WHAT TO WORK ON: Word for word, retype the lines from the one containing "Page size: 1500x1125." to the last line of the data below, both ends included.

Rendered page images:
◆ ◆ ◆ ◆ ◆

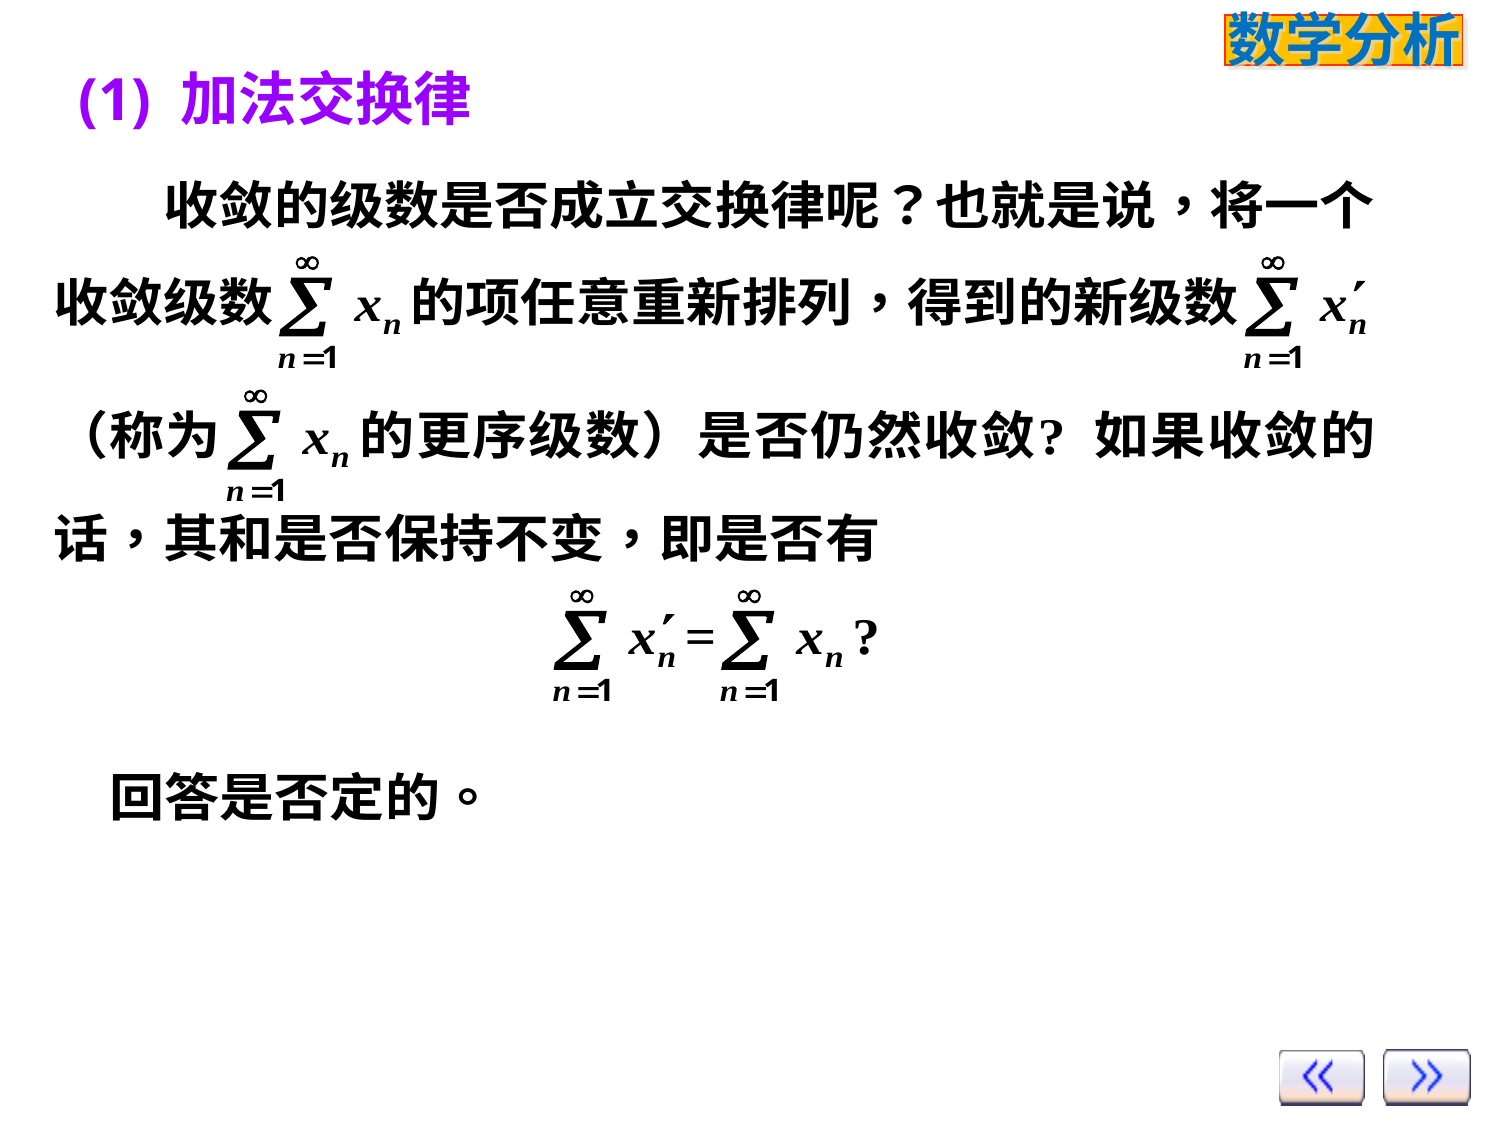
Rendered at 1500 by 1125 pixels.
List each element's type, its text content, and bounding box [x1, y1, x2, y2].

picture [1279, 1050, 1365, 1106]
text_box (1) 加法交换律 [64, 54, 488, 140]
picture [1383, 1049, 1471, 1106]
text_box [52, 172, 1377, 832]
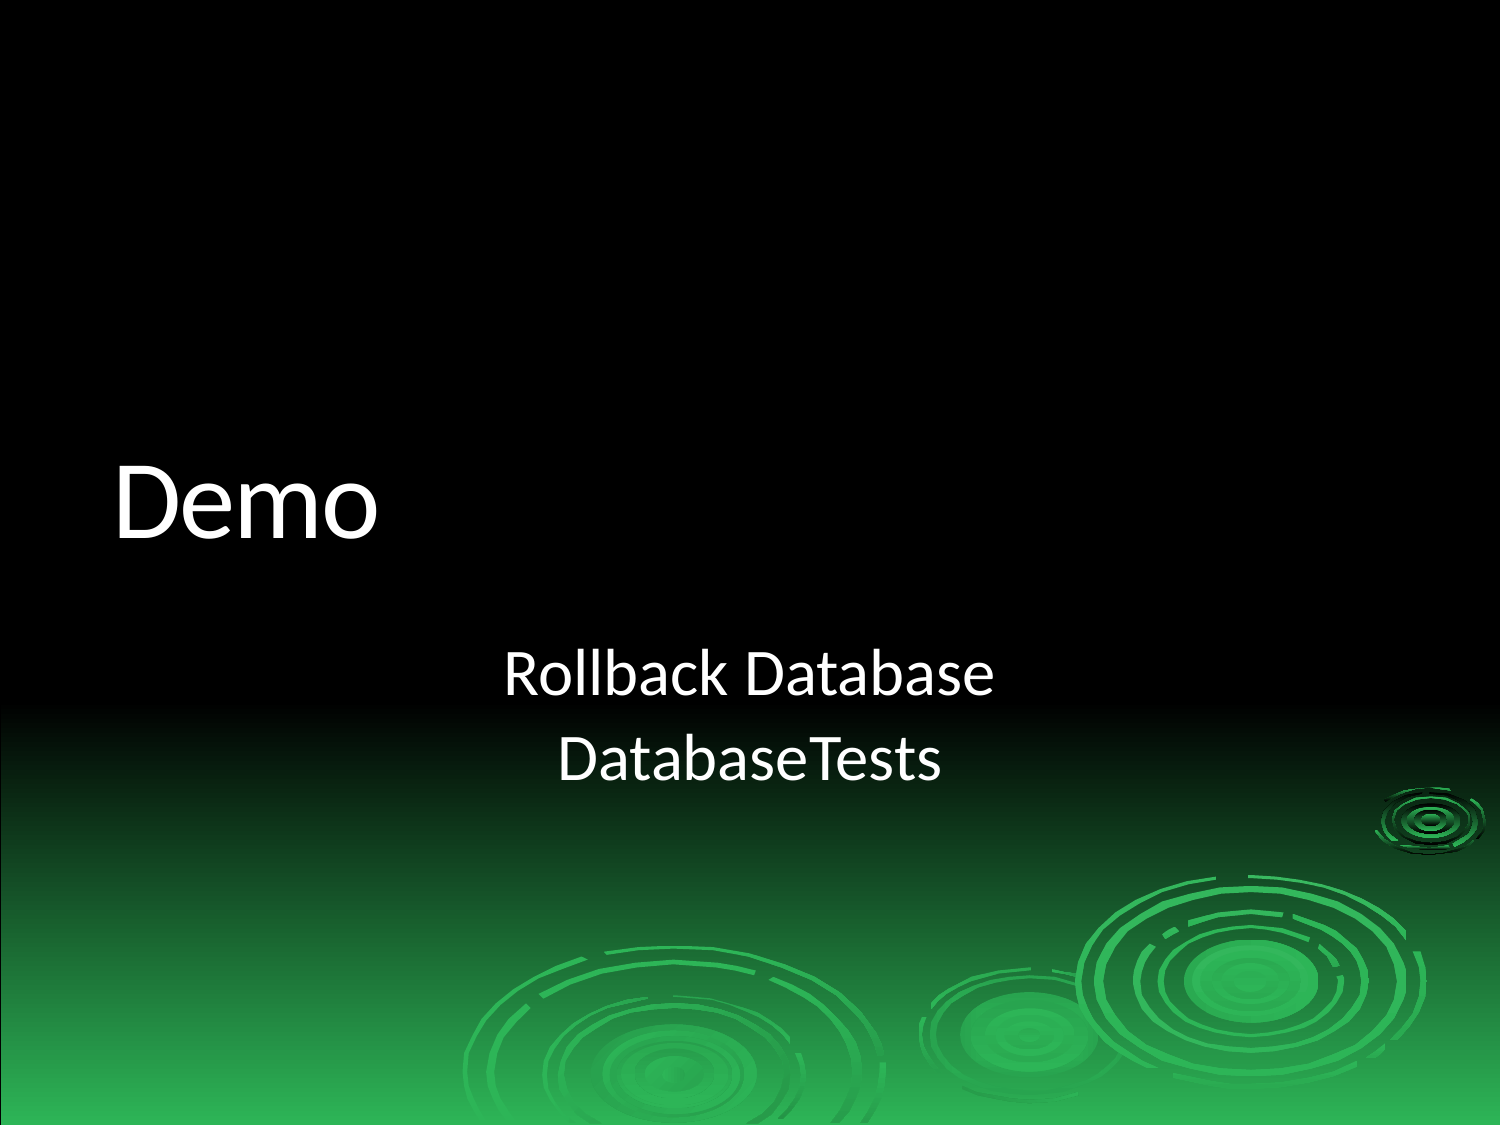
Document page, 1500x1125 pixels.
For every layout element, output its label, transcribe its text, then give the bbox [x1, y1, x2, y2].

subtitle Rollback Database DatabaseTests [224, 637, 1276, 800]
title Demo [112, 277, 1388, 563]
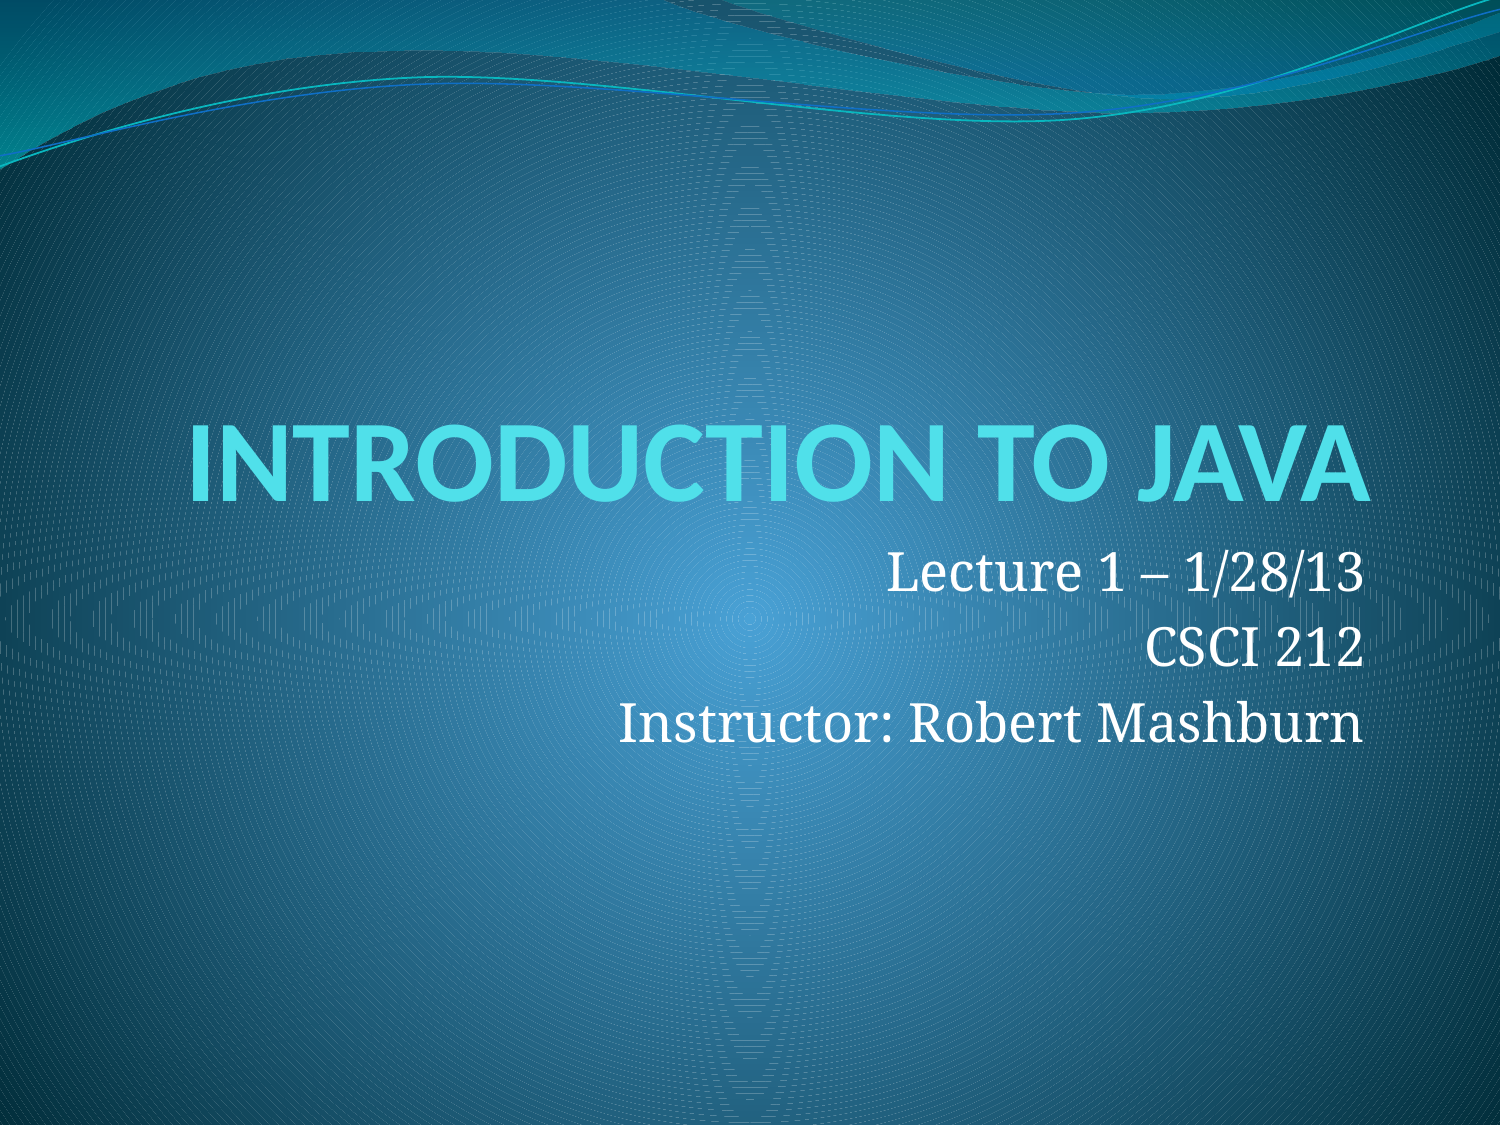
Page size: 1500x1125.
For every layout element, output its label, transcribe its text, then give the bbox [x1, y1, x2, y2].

subtitle Lecture 1 – 1/28/13 CSCI 212 Instructor: Robert Mashburn [87, 529, 1376, 818]
title INTRODUCTION TO JAVA [87, 224, 1376, 525]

◆ ◆ ◆ ◆ ◆

RESULT BELOW:
Page size: 1500x1125.
For every layout element, output its label, transcribe its text, then give the bbox [x1, y1, x2, y2].

subtitle Lecture 1 – 1/28/13 CSCI 212 Instructor: Robert Mashburn [87, 529, 1376, 818]
title INTRODUCTION TO JAVA [87, 224, 1376, 525]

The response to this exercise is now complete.